Bir yerde okumuştum. “Hikayesi anlatılan hayat yaşanmış demektir” diye. Aklıma o güzelim türkülerimiz geliyor. Hepsinin birbirinden anlamlı hikâyesi var. Bu dünyada hikayesi olmayan bir varlık yok ki. Evrenin bile hikâyesi var.
Musa Eroğlu’nun “Yolun Sonu Görünüyor” türküsünü dinlerken hikâyesini içimde yaşadığım o his. Bu türkünün sözleri, Ordu’nun Fatsa İlçesi’nden Dursun Ali AKINET adlı bir şoföre ait. Bu şoför aynı zamanda “Halil İbrahim” adlı türküsünün de söz yazarı.
Bir gün Dursun Ali’nin annesi Zekiye Hanım hastalanır. Ankara Hacettepe Hastanesi’ne annesini götürür Dursun Ali. Tahliller yapılır. Beklenir. Tahlilleri almak için başından ayrılmak isteyen Dursun Ali’ye annesi seslenir:
-Gerek yok oğlum, yolun sonu görünüyor.
der.
Sonuçları alıp gelen Dursun Ali, odaya geldiğinde annesi son nefesini vermiştir.
Fatsa yolunda cenaze arabasında türkünün sözlerini inşa eder bizim Dursun Ali.
“Bana ne yazdan bahardan, bana ne borandan kardan
Bana ne yazdan bahardan, bana ne borandan kardan
Aşağıdan yukarıdan yolun sonu görünüyor
Aşağıdan yukarıdan yolun sonu görünüyor
Geçtim dünya üzerinden, ömür bir nefes derinden
Bak feleğin çemberinden yolun sonu görünüyor
Ezrailin gelir kendi, ne ağa der ne efendi
Sayılı günler tükendi yolun sonu görünüyor
Bu dünyanın direği yok, merhameti yüreği yok
Bu dünyanın direği yok, merhameti yüreği yok
Kılavuzun gereği yok yolun sonu görünüyor
Kılavuzun gereği yok yolun sonu görünüyor
Ezrailin gelir kendi, ne ağa der ne efendi
Sayılı günler tükendi yolun sonu görünüyor
Geçtim dünya üzerinden, ömür bir nefes derinden
Bak feleğin çemberinden yolun sonu görünüyor”

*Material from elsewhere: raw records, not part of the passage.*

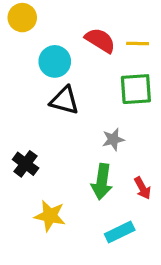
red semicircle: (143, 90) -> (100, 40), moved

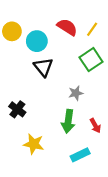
yellow circle: (22, 18) -> (12, 31), moved
yellow line: (138, 44) -> (92, 29), turned -56
green square: (136, 89) -> (91, 60), turned -30
black triangle: (65, 100) -> (43, 67), turned 36

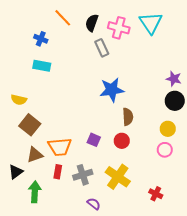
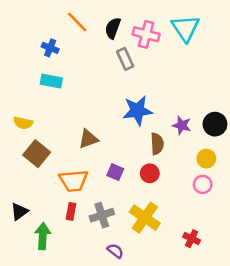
purple star: (174, 79) -> (182, 125), moved
brown triangle: (35, 155) -> (88, 139), moved

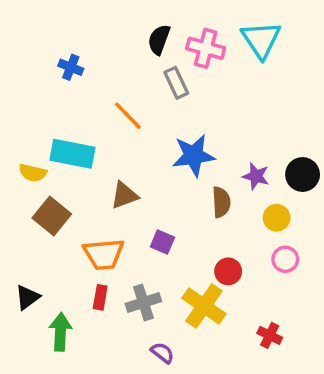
orange line: (77, 22) -> (128, 116), moved
cyan rectangle: (51, 81) -> (72, 154), moved, size x1.4
yellow circle: (206, 159) -> (277, 218), moved
red circle: (150, 173) -> (228, 271), moved

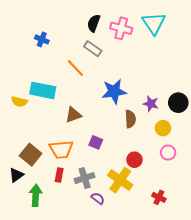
gray rectangle: (176, 83) -> (93, 49), moved, turned -30
brown square: (52, 216) -> (31, 155), moved
purple semicircle: (162, 353) -> (98, 198), moved

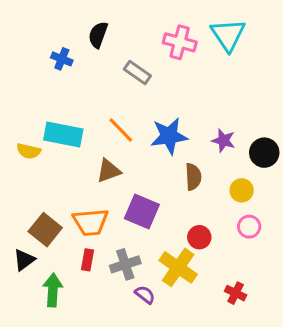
black semicircle: (94, 23) -> (98, 35), moved
orange line: (75, 68) -> (121, 130), moved
purple star: (151, 104) -> (223, 141), moved
purple square: (96, 142) -> (142, 212), size x1.6

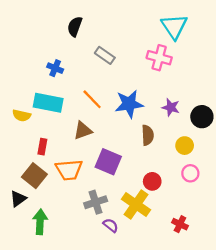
pink cross: (180, 42) -> (159, 58), moved
blue cross: (62, 59) -> (55, 68), moved
red rectangle: (87, 260) -> (42, 147), moved

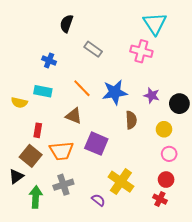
cyan rectangle: (48, 103) -> (43, 91), size x0.7
brown triangle: (83, 131) -> (74, 116), turned 42
red circle: (152, 181) -> (166, 180), moved
gray cross: (96, 202) -> (63, 185), moved

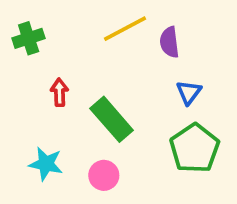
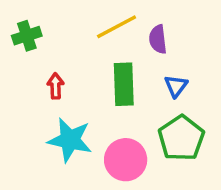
green rectangle: (112, 119) -> (124, 84), moved, turned 39
cyan star: (46, 164) -> (70, 140), moved, size x1.4
pink circle: (104, 175) -> (126, 160), moved, size x1.5

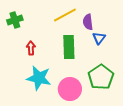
blue triangle: (176, 86) -> (99, 38), moved

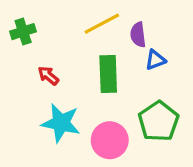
blue triangle: (99, 38) -> (155, 60), turned 32
red arrow: (31, 48) -> (48, 76), turned -48

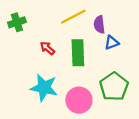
red arrow: (48, 76) -> (47, 48), moved

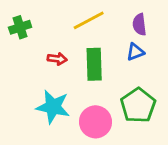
purple semicircle: (99, 25) -> (139, 24), moved
red arrow: (47, 48) -> (57, 59), turned 147

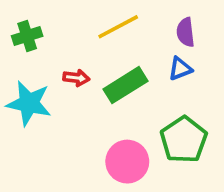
green rectangle: (94, 64) -> (125, 85), turned 60
cyan star: (53, 107) -> (29, 103), moved

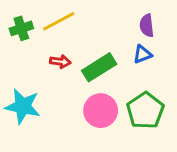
yellow line: (118, 27) -> (59, 21), moved
cyan star: (29, 103) -> (23, 106), moved
pink circle: (127, 162) -> (101, 111), moved

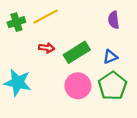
blue triangle: (142, 54) -> (110, 57), moved

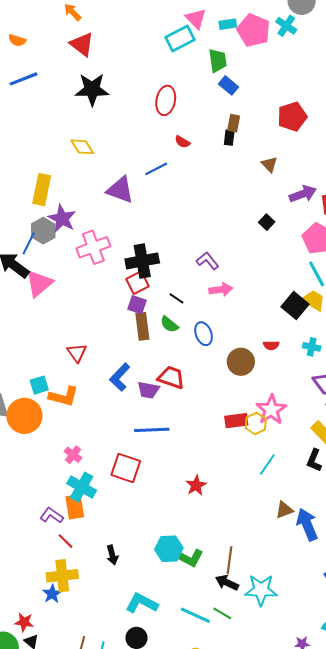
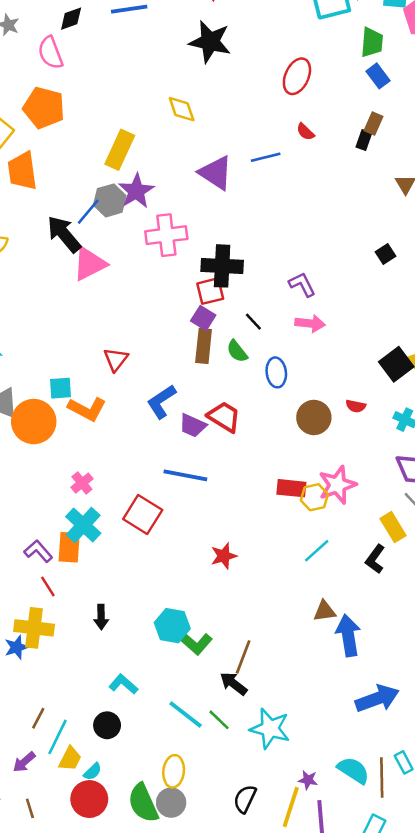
cyan star: (261, 590) -> (270, 729), moved
cyan L-shape: (142, 603) -> (123, 684), size x0.7

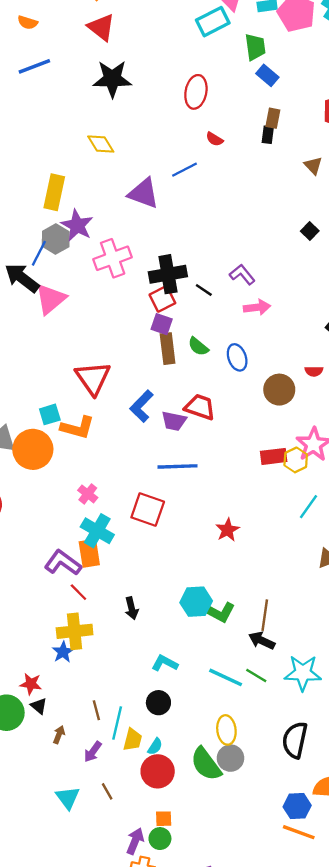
black line: (253, 322) -> (204, 290), moved
red triangle: (116, 359) -> (93, 378), size x1.6
purple L-shape: (38, 551) -> (63, 563), size x1.4
brown line: (38, 718) -> (96, 710), turned -30
black semicircle: (245, 799) -> (295, 740), size x1.4

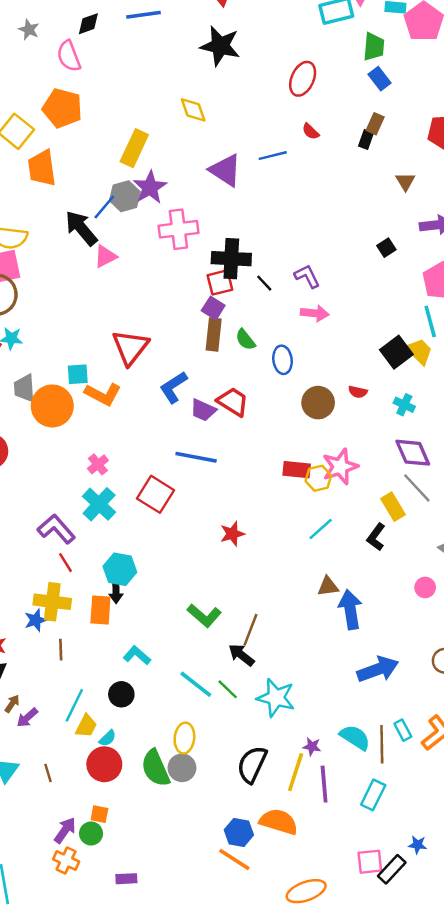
pink triangle: (50, 299) -> (105, 256), size x0.7
orange rectangle: (89, 553) -> (100, 610), moved
cyan hexagon: (196, 602) -> (120, 569), moved
brown line: (96, 710) -> (61, 650), moved
purple arrow: (93, 752) -> (27, 718), moved

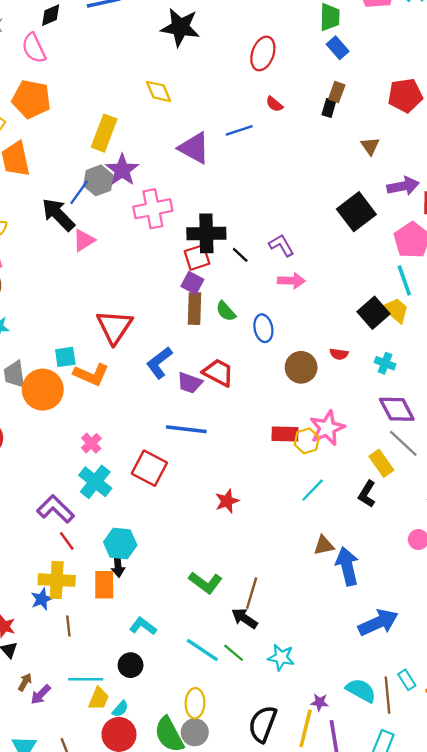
black square: (386, 248) -> (356, 212), size x2.0
cyan star: (276, 698) -> (281, 657), size x0.7
cyan line: (74, 705) -> (86, 679), turned 68

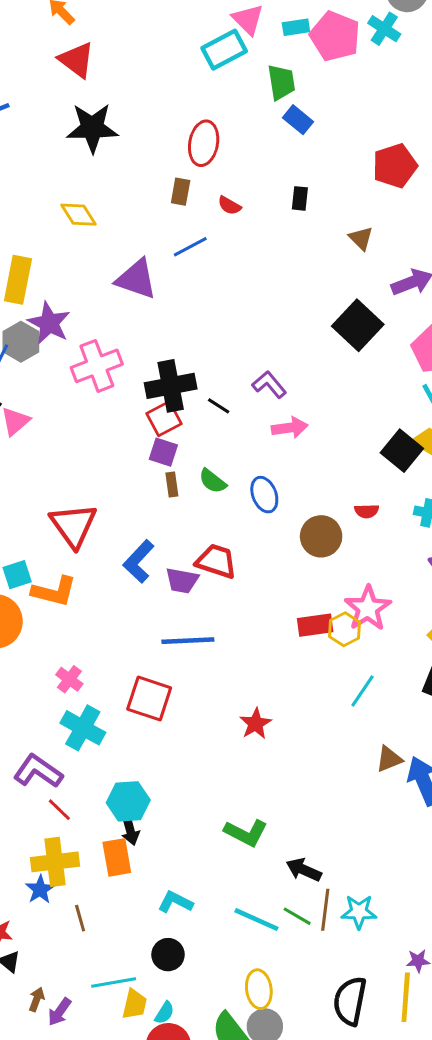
brown rectangle: (337, 92) -> (181, 192), moved
brown rectangle: (195, 309) -> (172, 484), size x0.6
brown line: (252, 593) -> (325, 910), moved

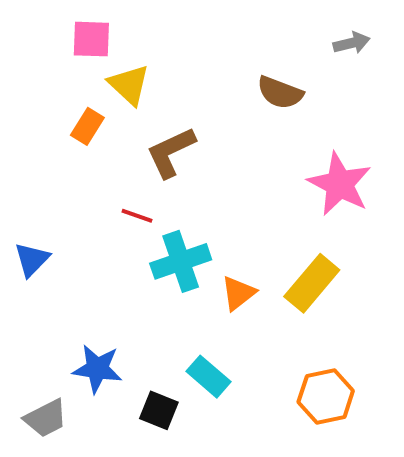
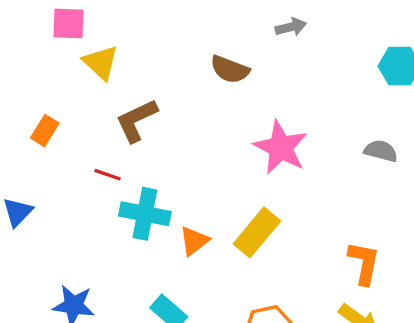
orange rectangle: (87, 126) -> (45, 131), moved
cyan cross: (181, 261) -> (145, 214), turned 30

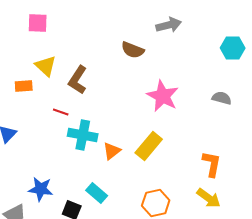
gray arrow: (291, 27) -> (169, 25), size x1.4
yellow triangle: (101, 63) -> (46, 66), moved
brown L-shape: (136, 120) -> (78, 80), turned -32
orange rectangle: (45, 131) -> (24, 86), turned 54

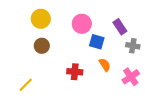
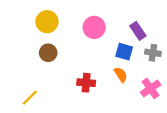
blue square: (97, 42) -> (124, 52), moved

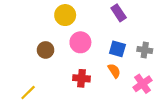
yellow circle: (47, 22) -> (65, 15), moved
pink circle: (94, 27) -> (80, 42), moved
purple rectangle: (138, 31) -> (119, 13), moved

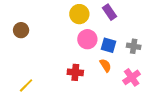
yellow circle: (65, 15) -> (79, 14), moved
pink circle: (80, 42) -> (87, 39), moved
brown circle: (46, 50) -> (21, 30), moved

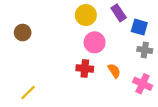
blue square: (108, 45) -> (139, 27), moved
red cross: (75, 72) -> (85, 69), moved
pink cross: (132, 77) -> (143, 84), turned -30

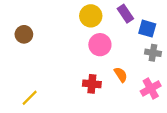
red cross: (85, 69) -> (92, 84), moved
pink cross: (143, 84) -> (151, 88), turned 36

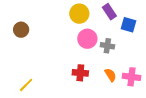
gray cross: (153, 53) -> (107, 46), moved
orange semicircle: (121, 75) -> (110, 75), moved
pink cross: (151, 88) -> (132, 77), turned 36

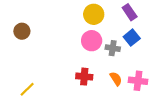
purple rectangle: (109, 12) -> (130, 12), moved
yellow circle: (79, 14) -> (94, 14), moved
blue square: (129, 25) -> (132, 38), moved, turned 35

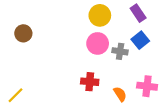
orange semicircle: (116, 79) -> (120, 94), moved
yellow line: (27, 89) -> (15, 95), moved

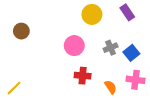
blue square: (140, 40) -> (131, 53), moved
pink circle: (98, 43) -> (74, 46), moved
gray cross: (120, 51) -> (111, 48), turned -32

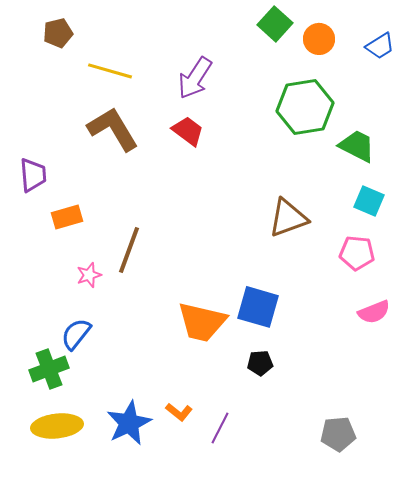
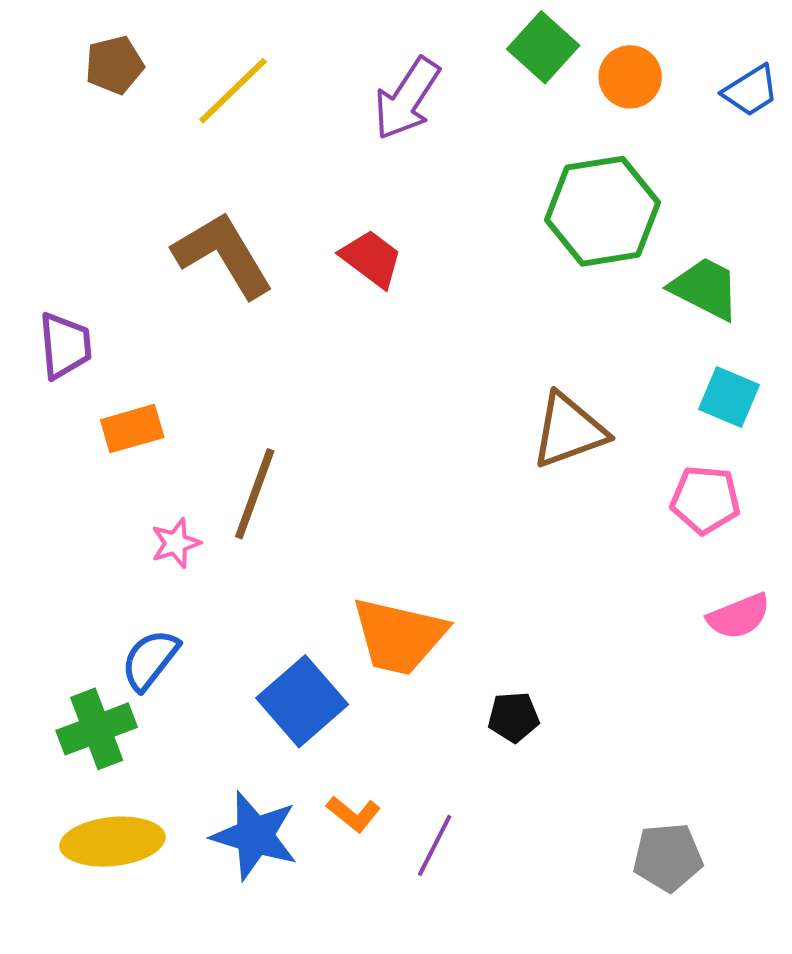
yellow line: (110, 71) -> (233, 91), moved, turned -60
purple arrow: (195, 78) -> (407, 99), moved
blue square: (258, 307) -> (302, 701), moved, turned 33
blue star: (129, 423) -> (255, 836), turned -30

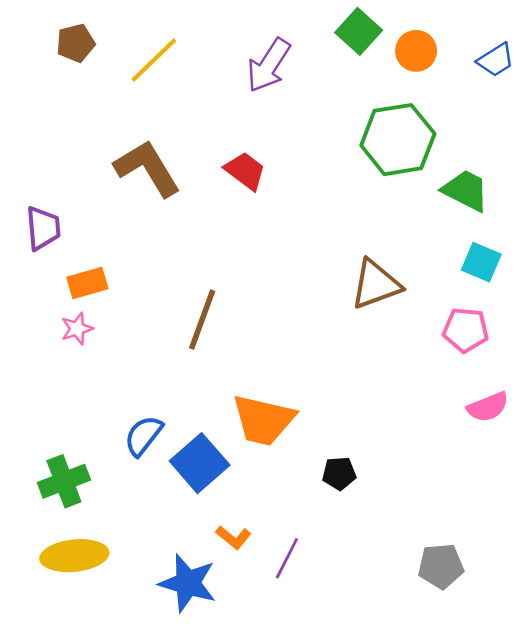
brown line: (255, 494) -> (202, 320), moved
pink star: (176, 543) -> (77, 329), moved
blue semicircle: (150, 660) -> (143, 436), moved
blue star: (255, 836) -> (188, 583), moved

Türkünün en sevdiğim sözlerinden biri de “Azrail’in gelir kendi, ne ağa der, ne efendi”
kısmı.
Bu sözlerin hakkını vererek okuyan muazzam sanatçımız Musa Eroğlu’na teşekkür ediyorum. Son yıllarda Cem Adrian’ın da eşlik etmesi türküyü daha da güzel yapıyor. Hem hikayesiyle hem de sözleriyle kendine hayran bırakıyor.